*Excerpted passage*.
A long, long time ago, in a galaxy far, far away, I used to teach upper-level
graduate classes in whole-organism evolutionary biology, which tended to
populated with mammalogy, ornithology and herpetology doctoral candidates. I
always asked the classes the same basic question. Of all of the lineages
available on earth at the moment, if anything should happen to humanity, what
group would likely be the next taxon to eventually build starships (although in
millions of years, not thousands as you postulate)?
As you can imagine, the answers varied all over the map, but my answers remain
essentially the same now as then. My first choice would be the baboons and my
second would be the raccoons. If you discount the extraordinarily elaborate
language characteristics of humans, there's not much more than a dime's worth
of difference between us and the other large mammals in intelligence. While no
raccoon has ever solved a calculus problem, that's just as true for
99.999999999% of all of the humans that have ever lived.
Roger Fouts believes -- and makes a good argument for -- the evolution of
language in humans was a matter of the control of the tongue and the fingers
having been co-opted in the same part of the brain. A portion of his evidence
is on one hand our almost unsuppressable desire to talk with our hands and on
the other, that we cannot perform tasks that require extreme dexterity, such as
threading a needle, without moving our tongues in sympathy.

*Records*.
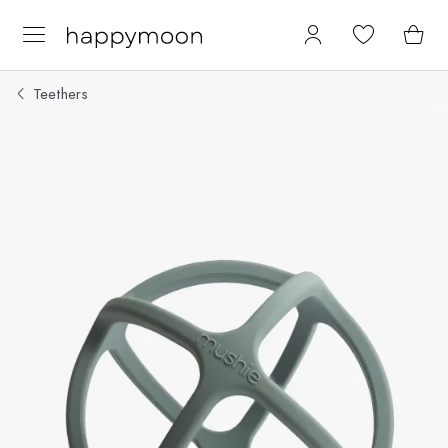
Teethers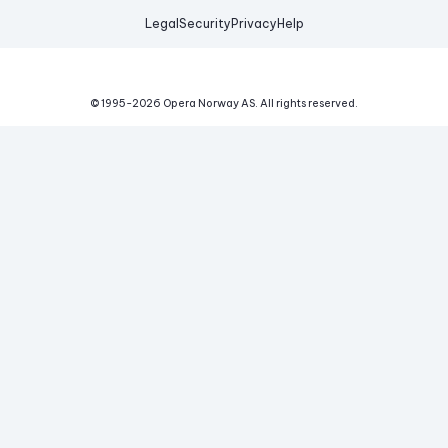
Legal
Security
Privacy
Help
© 1995-
2026
Opera Norway AS.
All rights reserved.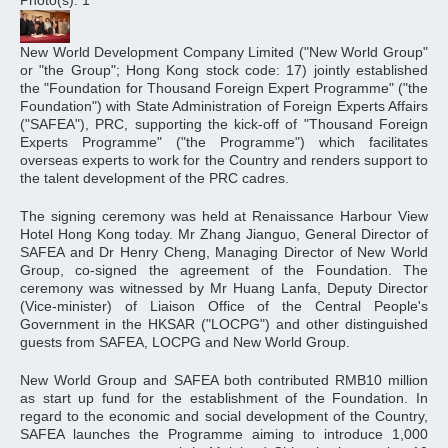
Photo(s): 1
New World Development Company Limited ("New World Group"
or "the Group"; Hong Kong stock code: 17) jointly established
the "Foundation for Thousand Foreign Expert Programme" ("the
Foundation") with State Administration of Foreign Experts Affairs
("SAFEA"), PRC, supporting the kick-off of "Thousand Foreign
Experts Programme" ("the Programme") which facilitates
overseas experts to work for the Country and renders support to
the talent development of the PRC cadres.
The signing ceremony was held at Renaissance Harbour View
Hotel Hong Kong today. Mr Zhang Jianguo, General Director of
SAFEA and Dr Henry Cheng, Managing Director of New World
Group, co-signed the agreement of the Foundation. The
ceremony was witnessed by Mr Huang Lanfa, Deputy Director
(Vice-minister) of Liaison Office of the Central People's
Government in the HKSAR ("LOCPG") and other distinguished
guests from SAFEA, LOCPG and New World Group.
New World Group and SAFEA both contributed RMB10 million
as start up fund for the establishment of the Foundation. In
regard to the economic and social development of the Country,
SAFEA launches the Programme aiming to introduce 1,000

*Task description*.
Condense the paragraph of the excerpt on the next starship-building species that begins "Roger Fouts believes" into a short list, keeping its main facts.

*Answer space*.
- Roger Fouts holds, with a good argument, that human language evolved because control of the tongue and of the fingers was co-opted in the same part of the brain.
- Evidence: humans have an almost unsuppressable desire to talk with their hands.
- Evidence: humans cannot perform tasks requiring extreme dexterity, such as threading a needle, without moving their tongues in sympathy.